Alcohol, drugs and other substances
Grown Ups 2 shows some use of substances. For example:
- A character talks about how pharmaceutical drugs can ‘fill voids that nothing else can fill’.
- There’s a comical reference to a man buying crack cocaine.
- People drink a lot at parties, out of bottles and while driving. Parents drink irresponsibly.
- At a party, people give a dog beer through a hose.
- A father offers his six-year-old daughter cough medicine to make her go to sleep.
Nudity and sexual activity
Grown Ups 2 has some nudity and sexual activity. For example:
- Several girls and women are shown wearing very skimpy, provocative clothing and are treated as sex objects.
- Four men are shown from behind, jumping naked into a quarry full of water.
- A man at a party lies on a kitchen bench in his underwear. He realises that he is gay and makes advances towards another man. He thinks he is tongue-kissing the man, but he opens his eyes to find he’s kissing a dog.

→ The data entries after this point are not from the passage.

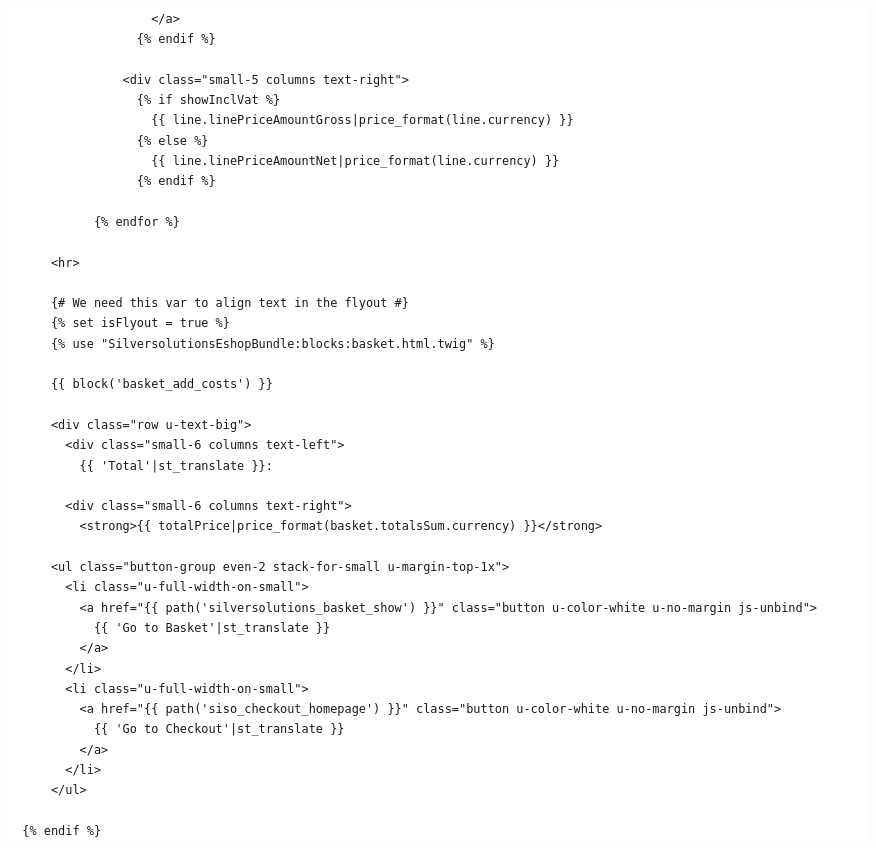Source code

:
``` 
                    </a>
                  {% endif %}
                
                <div class="small-5 columns text-right">
                  {% if showInclVat %}
                    {{ line.linePriceAmountGross|price_format(line.currency) }}
                  {% else %}
                    {{ line.linePriceAmountNet|price_format(line.currency) }}
                  {% endif %}

            {% endfor %}

      <hr>

      {# We need this var to align text in the flyout #}
      {% set isFlyout = true %}
      {% use "SilversolutionsEshopBundle:blocks:basket.html.twig" %}

      {{ block('basket_add_costs') }}

      <div class="row u-text-big">
        <div class="small-6 columns text-left">
          {{ 'Total'|st_translate }}:
        
        <div class="small-6 columns text-right">
          <strong>{{ totalPrice|price_format(basket.totalsSum.currency) }}</strong>

      <ul class="button-group even-2 stack-for-small u-margin-top-1x">
        <li class="u-full-width-on-small">
          <a href="{{ path('silversolutions_basket_show') }}" class="button u-color-white u-no-margin js-unbind">
            {{ 'Go to Basket'|st_translate }}
          </a>
        </li>
        <li class="u-full-width-on-small">
          <a href="{{ path('siso_checkout_homepage') }}" class="button u-color-white u-no-margin js-unbind">
            {{ 'Go to Checkout'|st_translate }}
          </a>
        </li>
      </ul>

  {% endif %}

```
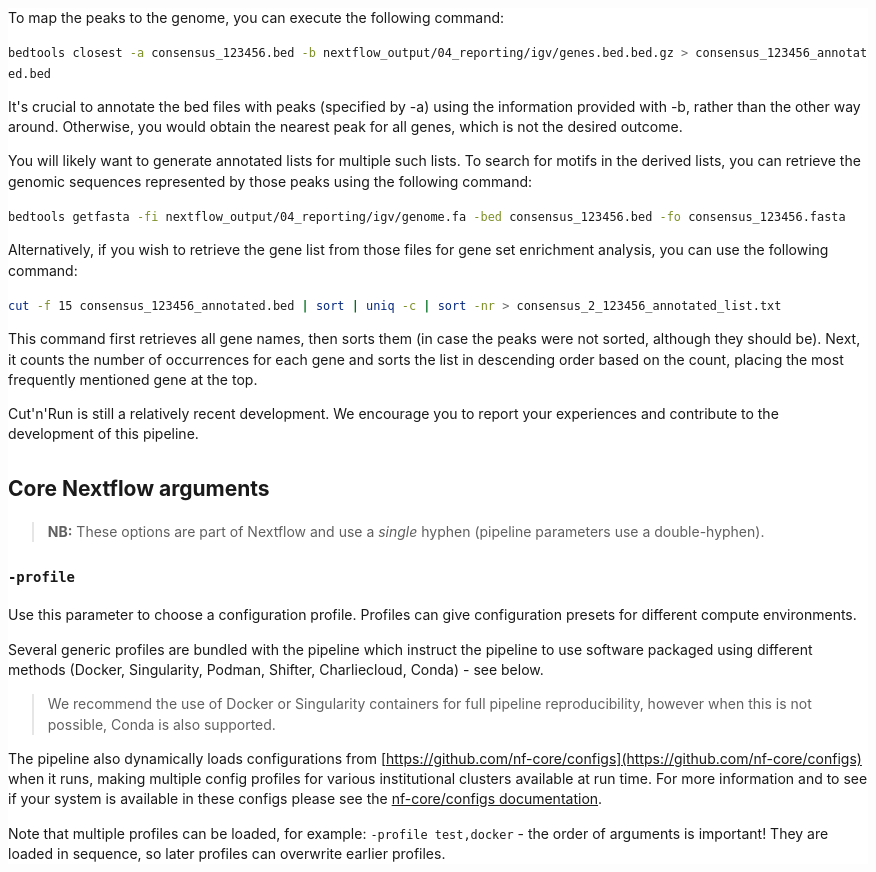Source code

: To map the peaks to the genome, you can execute the following command:
```bash
bedtools closest -a consensus_123456.bed -b nextflow_output/04_reporting/igv/genes.bed.bed.gz > consensus_123456_annotated.bed
```
It's crucial to annotate the bed files with peaks (specified by -a) using the information provided with -b, rather than the other way around. Otherwise, you would obtain the nearest peak for all genes, which is not the desired outcome.

You will likely want to generate annotated lists for multiple such lists. To search for motifs in the derived lists, you can retrieve the genomic sequences represented by those peaks using the following command:
```bash
bedtools getfasta -fi nextflow_output/04_reporting/igv/genome.fa -bed consensus_123456.bed -fo consensus_123456.fasta
```
Alternatively, if you wish to retrieve the gene list from those files for gene set enrichment analysis, you can use the following command:
```bash
cut -f 15 consensus_123456_annotated.bed | sort | uniq -c | sort -nr > consensus_2_123456_annotated_list.txt
```
This command first retrieves all gene names, then sorts them (in case the peaks were not sorted, although they should be). Next, it counts the number of occurrences for each gene and sorts the list in descending order based on the count, placing the most frequently mentioned gene at the top.

Cut'n'Run is still a relatively recent development. We encourage you to report your experiences and contribute to the development of this pipeline.

## Core Nextflow arguments

> **NB:** These options are part of Nextflow and use a _single_ hyphen (pipeline parameters use a double-hyphen).

### `-profile`

Use this parameter to choose a configuration profile. Profiles can give configuration presets for different compute environments.

Several generic profiles are bundled with the pipeline which instruct the pipeline to use software packaged using different methods (Docker, Singularity, Podman, Shifter, Charliecloud, Conda) - see below.

> We recommend the use of Docker or Singularity containers for full pipeline reproducibility, however when this is not possible, Conda is also supported.

The pipeline also dynamically loads configurations from [https://github.com/nf-core/configs](https://github.com/nf-core/configs) when it runs, making multiple config profiles for various institutional clusters available at run time. For more information and to see if your system is available in these configs please see the [nf-core/configs documentation](https://github.com/nf-core/configs#documentation).

Note that multiple profiles can be loaded, for example: `-profile test,docker` - the order of arguments is important!
They are loaded in sequence, so later profiles can overwrite earlier profiles.
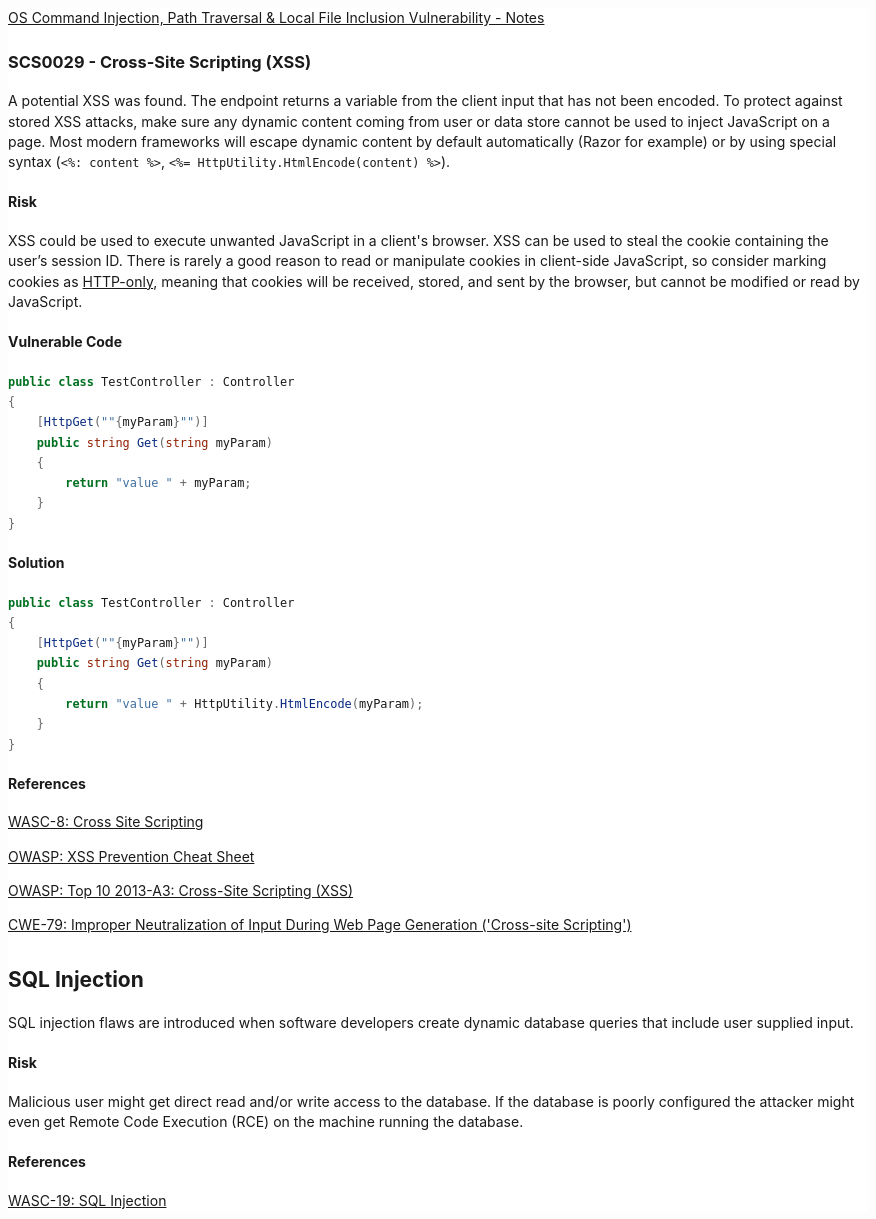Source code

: [OS Command Injection, Path Traversal & Local File Inclusion Vulnerability - Notes](https://riseandhack.blogspot.com/2015/02/os-command-injection-path-traversal.html)
<div id="SCS0029"></div>

### SCS0029 - Cross-Site Scripting (XSS)
A potential XSS was found. The endpoint returns a variable from the client input that has not been encoded. To protect against stored XSS attacks, make sure any dynamic content coming from user or data store cannot be used to inject JavaScript on a page. Most modern frameworks will escape dynamic content by default automatically (Razor for example) or by using special syntax (`<%: content %>`, `<%= HttpUtility.HtmlEncode(content) %>`).
#### Risk
XSS could be used to execute unwanted JavaScript in a client's browser.
XSS can be used to steal the cookie containing the user’s session ID. There is rarely a good reason to read or manipulate cookies in client-side JavaScript, so consider marking cookies as [HTTP-only](#SCS0009), meaning that cookies will be received, stored, and sent by the browser, but cannot be modified or read by JavaScript.
#### Vulnerable Code
```cs
public class TestController : Controller
{
    [HttpGet(""{myParam}"")]
    public string Get(string myParam)
    {
        return "value " + myParam;
    }
}
```
#### Solution
```cs
public class TestController : Controller
{
    [HttpGet(""{myParam}"")]
    public string Get(string myParam)
    {
        return "value " + HttpUtility.HtmlEncode(myParam);
    }
}
```
#### References
[WASC-8: Cross Site Scripting](http://projects.webappsec.org/w/page/13246920/Cross%20Site%20Scripting)

[OWASP: XSS Prevention Cheat Sheet](https://www.owasp.org/index.php/XSS_%28Cross_Site_Scripting%29_Prevention_Cheat_Sheet)

[OWASP: Top 10 2013-A3: Cross-Site Scripting (XSS)](https://www.owasp.org/index.php/Top_10_2013-A3-Cross-Site_Scripting_%28XSS%29)

[CWE-79: Improper Neutralization of Input During Web Page Generation ('Cross-site Scripting')](http://cwe.mitre.org/data/definitions/79.html)

## SQL Injection
SQL injection flaws are introduced when software developers create dynamic database queries that include user supplied input.
#### Risk
Malicious user might get direct read and/or write access to the database. If the database is poorly configured the attacker might even get Remote Code Execution (RCE) on the machine running the database.
#### References
[WASC-19: SQL Injection](http://projects.webappsec.org/w/page/13246963/SQL%20Injection)
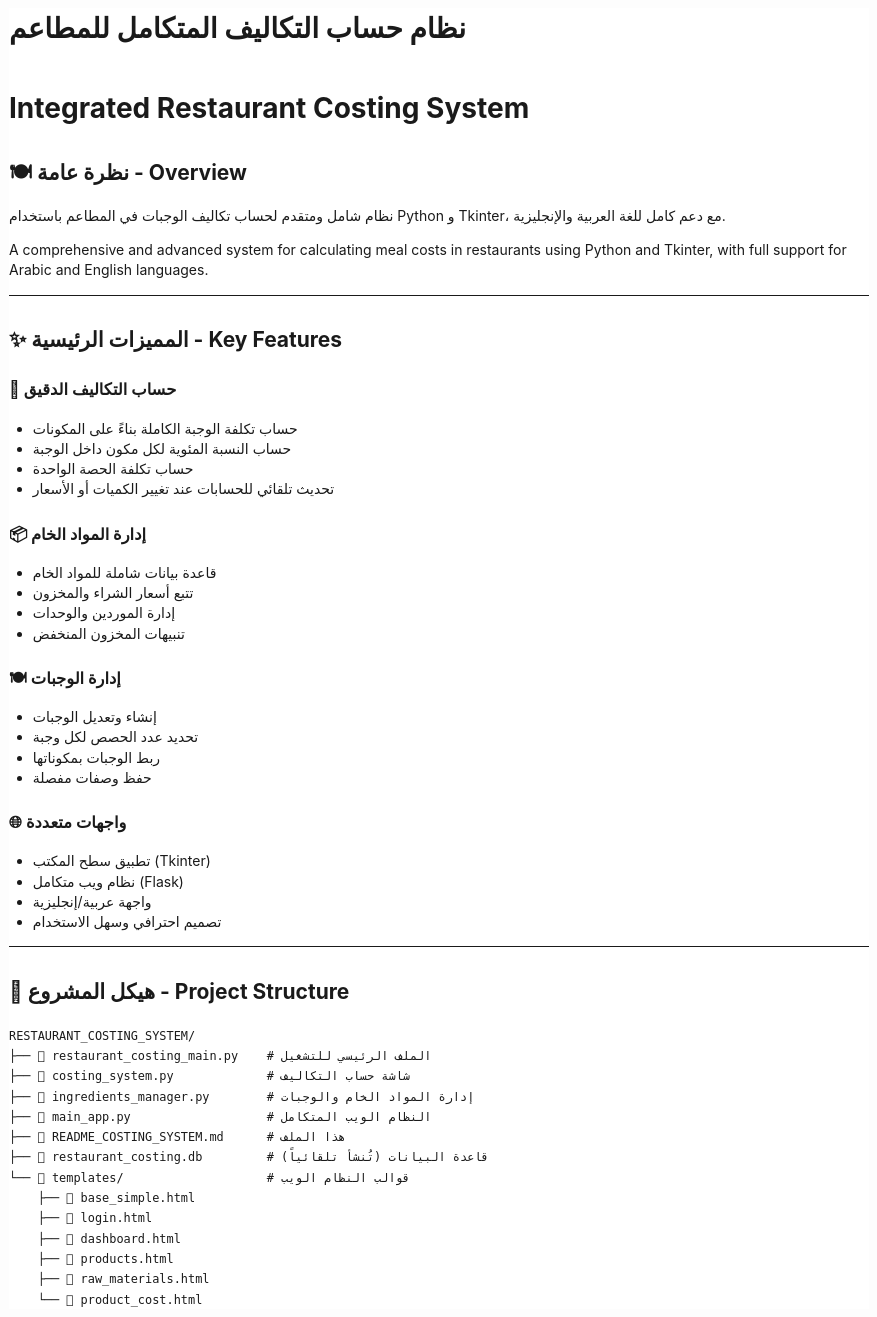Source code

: # نظام حساب التكاليف المتكامل للمطاعم
# Integrated Restaurant Costing System

## 🍽️ نظرة عامة - Overview

نظام شامل ومتقدم لحساب تكاليف الوجبات في المطاعم باستخدام Python و Tkinter، مع دعم كامل للغة العربية والإنجليزية.

A comprehensive and advanced system for calculating meal costs in restaurants using Python and Tkinter, with full support for Arabic and English languages.

---

## ✨ المميزات الرئيسية - Key Features

### 🧮 **حساب التكاليف الدقيق**
- حساب تكلفة الوجبة الكاملة بناءً على المكونات
- حساب النسبة المئوية لكل مكون داخل الوجبة
- حساب تكلفة الحصة الواحدة
- تحديث تلقائي للحسابات عند تغيير الكميات أو الأسعار

### 📦 **إدارة المواد الخام**
- قاعدة بيانات شاملة للمواد الخام
- تتبع أسعار الشراء والمخزون
- إدارة الموردين والوحدات
- تنبيهات المخزون المنخفض

### 🍽️ **إدارة الوجبات**
- إنشاء وتعديل الوجبات
- تحديد عدد الحصص لكل وجبة
- ربط الوجبات بمكوناتها
- حفظ وصفات مفصلة

### 🌐 **واجهات متعددة**
- تطبيق سطح المكتب (Tkinter)
- نظام ويب متكامل (Flask)
- واجهة عربية/إنجليزية
- تصميم احترافي وسهل الاستخدام

---

## 📁 هيكل المشروع - Project Structure

```
RESTAURANT_COSTING_SYSTEM/
├── 📄 restaurant_costing_main.py    # الملف الرئيسي للتشغيل
├── 📄 costing_system.py             # شاشة حساب التكاليف
├── 📄 ingredients_manager.py        # إدارة المواد الخام والوجبات
├── 📄 main_app.py                   # النظام الويب المتكامل
├── 📄 README_COSTING_SYSTEM.md      # هذا الملف
├── 📄 restaurant_costing.db         # قاعدة البيانات (تُنشأ تلقائياً)
└── 📁 templates/                    # قوالب النظام الويب
    ├── 📄 base_simple.html
    ├── 📄 login.html
    ├── 📄 dashboard.html
    ├── 📄 products.html
    ├── 📄 raw_materials.html
    └── 📄 product_cost.html
```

The following products are displayed or used in Grown Ups 2: Jack Daniels and other US brands.
Grown Ups 2 has low-level to medium-level coarse language, put-downs and name-calling throughout. It also has a lot of crude and/or toilet humour.
Ideas to discuss with your children
Grown Ups 2 is a comedy that relies heavily on adult-themed humour, crude (mainly sexist) humour, toilet humour, slapstick comedy, coarse language and the objectification of women to entertain its audience.
You should note that while younger children will be attracted to the movie’s cast of children and teenagers as support characters, the movie’s adult themes make it unsuitable for children under the age of 13 years.
These are the positive messages from this movie:
- Friendships and relationships are very important.
- Parenthood requires responsibility and commitment.
- Unplanned children are loved just as much as planned children.
Values in this movie that you could reinforce with your children include the following:
- Positive caring relationships: three of the movie’s lead male characters have positive and caring relationships with their partners.
- Parenting: four of the movie’s lead characters are committed and caring fathers, who take an active role in their children’s lives.
You could also talk about how the movie objectifies women, and the negative influence that the movie’s sexist and crude humour might have on viewers.